Google's AdSense Creates New Class Of Disabled Bloggers
Running text ads on your blog never really struck us as the Get-Richest-Quickest path; we used to have Amazon ads on a book review blog and after a year or two and no checks, we decided we could better use the real estate and quit the program. A few months later we got our first and final check for...$6ish?
But Seattle's Furious Seasons blog has just discovered firsthand the pain of algorithmic rejection. The email from Google says:
While going through our records recently, we found that your AdSense account has posed a significant risk to our AdWords advertisers. Since keeping your account in our publisher network may financially damage our advertisers in the future, we've decided to disable your account.Dawdy can rant like no one's business, and Google's no-warning yank of ads from his mental health blog has inspired new heights. Here he is providing customer feedback:
Your customer service stinks. Your press office is useless. Dealing with your company is like talking to a black box. Your monitoring algorithms are set way too tight. You seem to be a company run by computers and not humans, and if there happens to be a human being working at Google, then give me a call. ... You also owe me an apology for treating me like a scab. You guys are the ones making billions off the original content of others such as my colleagues in the journalism business and your values for how you reward content providers seem to me to be a bit out of whack -- because as near as I can figure you guys cut me off over a lousy $40 or so.Sadly, Dawdy is going to have to get in a long, long line, because a quick search reveals that people have been complaining about AdSense procedures since forever...or 2005. There is no warning prior to AdSense accounts being disabled. There is no easy way to find out why, or get reinstated. Our favorite summing up of the usually fruitless attempt to get info out of Google's draconian email-bots is: "Google = Malaysian government?" There's also a petition with 902 signatures from people with their accounts similarly abruptly disabled.
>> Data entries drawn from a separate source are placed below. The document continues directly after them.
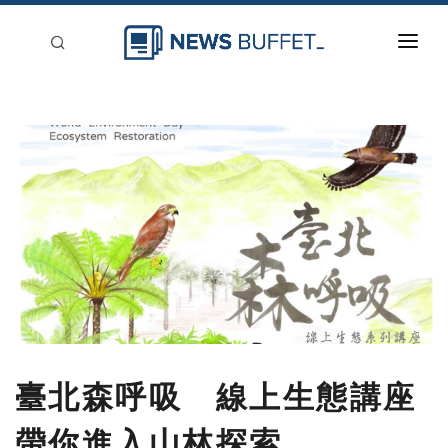
回到首頁
新聞稿分類
登入
刊登
臺北森呼吸 線上生態講座
帶你進入山林探索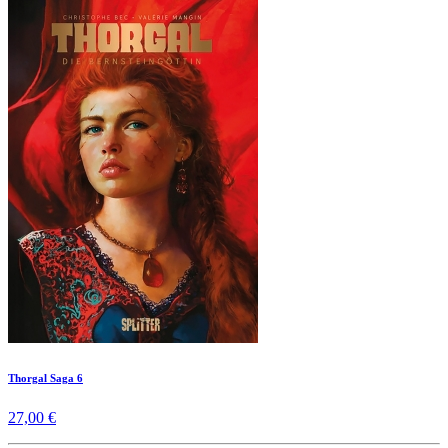
Thorgal Saga 6
27,00 €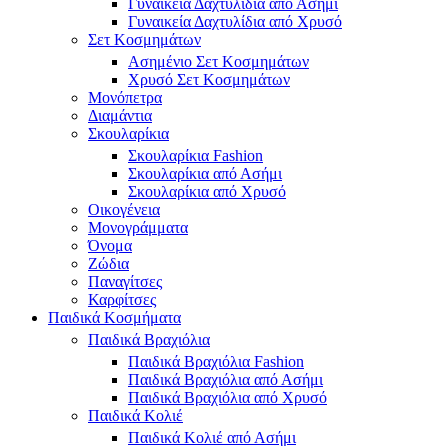
Γυναικεία Δαχτυλίδια από Ασήμι
Γυναικεία Δαχτυλίδια από Χρυσό
Σετ Κοσμημάτων
Ασημένιο Σετ Κοσμημάτων
Χρυσό Σετ Κοσμημάτων
Μονόπετρα
Διαμάντια
Σκουλαρίκια
Σκουλαρίκια Fashion
Σκουλαρίκια από Ασήμι
Σκουλαρίκια από Χρυσό
Οικογένεια
Μονογράμματα
Όνομα
Ζώδια
Παναγίτσες
Καρφίτσες
Παιδικά Κοσμήματα
Παιδικά Βραχιόλια
Παιδικά Βραχιόλια Fashion
Παιδικά Βραχιόλια από Ασήμι
Παιδικά Βραχιόλια από Χρυσό
Παιδικά Κολιέ
Παιδικά Κολιέ από Ασήμι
Part of the aggrieved reaction seems to stem from the timing: it appears that Google looks for invalid clicks and other suspected hanky-panky just prior to cutting the first check.
But maybe Dawdy should feel, simply, noticed at long last. Knowing that his blog is often critical of the pharmaceutical companies that promote their brand of well-being as just a click away, we find the words "your AdSense account has posed a significant risk to our AdWords advertisers" heartening.